Reviews The Paragon

Songs My Brothers Taught Me

In growing up at the Pine Ridge Indian Reservation, Johnny (John Reddy) has observed the ailments of his people and experienced the poverty of their living conditions his entire life. He forms sentiments about them and their life choices and meets both with uncertainty. In some regards, he feels he doesn’t understand his tribe and he desires to escape from it.

Songs My Brothers Taught MeWhen breaking a horse, Johnny observes that “anything that runs wild [has] something bad in them. You want to leave some of that in there” in order for the horse to thrive. It is with this mentality that Johnny teaches his younger sister, Jashaun (JaShaun St. John), to be strong and to participate in boxing. Johnny believes that their upbringing forces them to be in perpetual alert, to have to look out for each other. When asked in high school about what he wants to be when he grows up, Johnny answers that he wants to be a boxer and is the only one of three students who wish to be anything other than a bull rider.

Scenes with Johnny and Jashaun are adorable, demonstrating the care that the two siblings have for each other. He carries her on his shoulders, plays games with her, and when she is upset, he tries to make her feel happier. Jashaun’s youthful innocence is characterized through her enjoyment of hearing ‘Thrift Shop’, a kind of song that many children enjoy thoroughly and some adults cannot stand in the slightest. It is during a drive that Johnny turns this song up for her to make her smile.

Near the start of the film, Johnny and Jashaun’s biological father dies. His funeral is attended by a number of his twenty-five children he had with his “nine or so” wives. Despite their father’s negligence throughout their childhood, Jashaun’s most valued possession is a jacket of his. Songs My Brothers Taught Me speaks to the strength of resilience as Johnny is a father-figure to Jashaun where her own father was absent.

Johnny sells alcohol at lucrative prices to members of the tribe in order to earn enough money to buy a car and escape to Los Angeles with his girlfriend. He feels a touch of guilt that he helps to fuel the alcohol addiction and dependency that much of the tribe suffers from.

Johnny’s older brother Cody is in prison and his few scenes with his mother (Irene Bedard) are of vital significance to Songs My Brothers Taught Me. Cody prefers to be in prison than at home and it’s likely because of his influence that Johnny seeks escape from his upbringing. When his mother informs him during a visit that she is attending church more often and that it is helping, he tells her not to “make God another man you abandon your true love for”, hinting his discontent with his absent father.

When Jashaun realizes that it only is closer and closer to Johnny leaving their tribe, she becomes saddened and tries to distance herself from Johnny. She spends time with Travis (Travis Lone Hill), an older clothing artist covered from head to toe in tattoos. He becomes the second brother the title of the film references and shares the trait with Johnny that he feels trapped by upbringing. Travis strives to live and appear as alternative as a means of self-expression and exhibiting his independence. Despite his appearance and our concern for Jashaun as she spends more time with him, Travis protects Jashaun from his friends, telling them that she is his sister when she walks in on them drinking (she may very well be his sister however, considering her father).

Jashaun learns through observing Johnny and Travis. She is taught how to fit in by her brothers that attempted to be different yet failed in some regard. Later in the film, Jashaun visits prison where she sees Travis being pat down before being able to talk with her through the telephone. She does not look away in shame when Travis is pat down; she neglects to see it as a humiliating gesture and she knows this does not make him any less of a person in her eyes or lessen her care for him. Jashaun “sees things [Johnny and Travis don’t] know” about their upbringing. She learns to embrace their upbringing whereas Johnny and Travis attempt to erase it.

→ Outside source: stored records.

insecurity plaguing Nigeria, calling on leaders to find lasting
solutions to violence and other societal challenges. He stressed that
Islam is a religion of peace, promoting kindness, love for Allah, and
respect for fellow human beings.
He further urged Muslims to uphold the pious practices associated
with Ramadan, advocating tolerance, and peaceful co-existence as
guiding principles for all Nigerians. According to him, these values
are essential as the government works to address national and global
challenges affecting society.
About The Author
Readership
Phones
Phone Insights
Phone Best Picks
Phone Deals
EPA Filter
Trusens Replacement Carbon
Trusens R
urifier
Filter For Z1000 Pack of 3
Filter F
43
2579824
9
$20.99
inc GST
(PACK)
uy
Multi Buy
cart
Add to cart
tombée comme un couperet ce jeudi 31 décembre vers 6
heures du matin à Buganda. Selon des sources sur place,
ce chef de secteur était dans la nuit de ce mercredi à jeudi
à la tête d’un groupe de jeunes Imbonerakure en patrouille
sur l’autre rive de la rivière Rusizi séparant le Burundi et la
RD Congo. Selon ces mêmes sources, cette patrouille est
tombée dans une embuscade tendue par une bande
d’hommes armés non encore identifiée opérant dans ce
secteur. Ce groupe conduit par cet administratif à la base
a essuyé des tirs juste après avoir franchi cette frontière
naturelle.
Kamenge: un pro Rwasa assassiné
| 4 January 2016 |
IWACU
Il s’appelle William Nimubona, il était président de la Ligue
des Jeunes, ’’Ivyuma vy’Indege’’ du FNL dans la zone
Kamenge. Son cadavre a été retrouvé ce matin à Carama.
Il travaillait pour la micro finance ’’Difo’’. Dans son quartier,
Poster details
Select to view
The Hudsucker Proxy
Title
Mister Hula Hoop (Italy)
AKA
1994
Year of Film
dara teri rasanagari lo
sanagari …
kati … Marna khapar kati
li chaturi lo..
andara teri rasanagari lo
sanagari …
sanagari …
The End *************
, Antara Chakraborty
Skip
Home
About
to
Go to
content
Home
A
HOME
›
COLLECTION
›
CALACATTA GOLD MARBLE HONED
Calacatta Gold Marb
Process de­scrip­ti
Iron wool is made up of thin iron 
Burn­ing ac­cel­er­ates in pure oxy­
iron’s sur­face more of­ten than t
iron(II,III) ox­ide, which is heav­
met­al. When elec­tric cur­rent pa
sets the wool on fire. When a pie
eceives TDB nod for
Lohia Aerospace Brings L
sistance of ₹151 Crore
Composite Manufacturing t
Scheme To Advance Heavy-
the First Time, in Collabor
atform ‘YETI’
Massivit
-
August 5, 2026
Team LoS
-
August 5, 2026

The most emotive scenes in Songs My Brothers Taught Me are the ones that are silent like that when Jashaun sees Travis in prison. We see characters alternately toil and accept the suffering in their lives. Despite the potential to exploit the beauty of the landscapes, Chloé Zhao focuses predominately on characters rather than scenery with a humanistic handheld camera documenting nearly every scene. Weighing the circumstances leads us to form our response to the film rather than its imagery. Zhao excels at using the non-diagetic aspects of filmmaking- music, voiceover- to immerse us within the film.

When watching Songs My Brothers Taught Me, I think of my father- his childhood in Loggades, a small village in Greece, and his immigration to the United States to become a pilot when he was eighteen. I consider the lengths he went to make his travel possible and the conversation he must have had with his mother (likely similar to one Johnny shares with his) about when he would come back next to visit. I think of his sacrifices and I wonder if there was ever a time he felt he had to escape his upbringing.

In a moment of reflection, Johnny notes that is necessary to know which way to lean in the wind so that it doesn’t blow you away. He throws a handful of dirt into the air and it returns to the earth as it always will, a likely metaphor for his final acceptance of his upbringing.